▶ [WHAT THIS TASK INVOLVES] Return the following lines and nothing else: the one holding "Otimismo-FÃ©" and all those after it in the records below, unchanged, minus any pictures.

===== SOURCE DATA =====

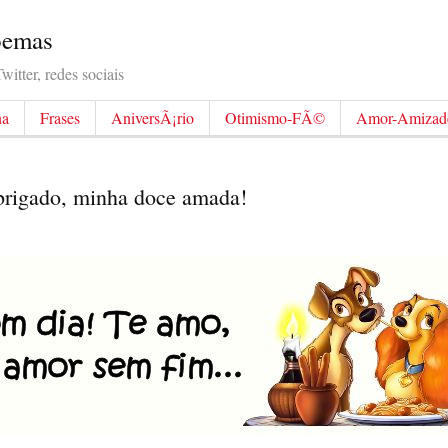
Poemas
itter, redes sociais
na
Frases
AniversÃ¡rio
Otimismo-FÃ©
Amor-Amizad
obrigado, minha doce amada!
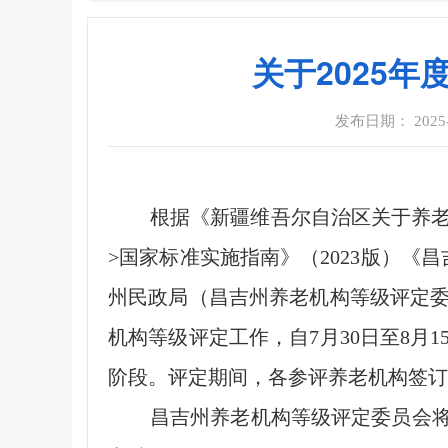
关于2025
发布日期： 2025-09
根据《新疆维吾尔自治区关于养老
>国家标准实施指南》（2023版）《
州民政局（昌吉州养老机构等级评定委
机构等级评定工作，自7月30日至8月
阶段。评定期间，各参评养老机构签订
昌吉州养老机构等级评定委员会将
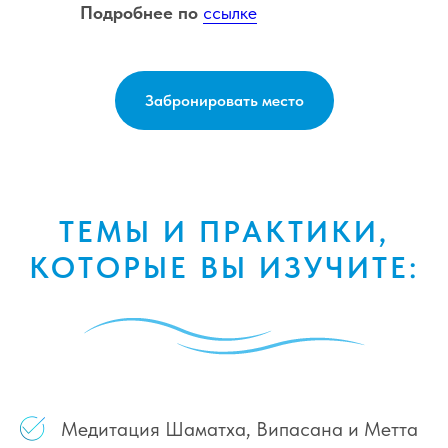
Подробнее по
ссылке
Забронировать место
ТЕМЫ И ПРАКТИКИ,
КОТОРЫЕ ВЫ ИЗУЧИТЕ:
Медитация Шаматха, Випасана и Метта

=====

▶ [FINAL ANSWER]
Otimismo-FÃ©
Amor-Amizad
obrigado, minha doce amada!
关于2025
发布日期： 2025-09
根据《新疆维吾尔自治区关于养老
>国家标准实施指南》（2023版）《
州民政局（昌吉州养老机构等级评定委
机构等级评定工作，自7月30日至8月
阶段。评定期间，各参评养老机构签订
昌吉州养老机构等级评定委员会将
Подробнее по
ссылке
Забронировать место
ТЕМЫ И ПРАКТИКИ,
КОТОРЫЕ ВЫ ИЗУЧИТЕ:
Медитация Шаматха, Випасана и Метта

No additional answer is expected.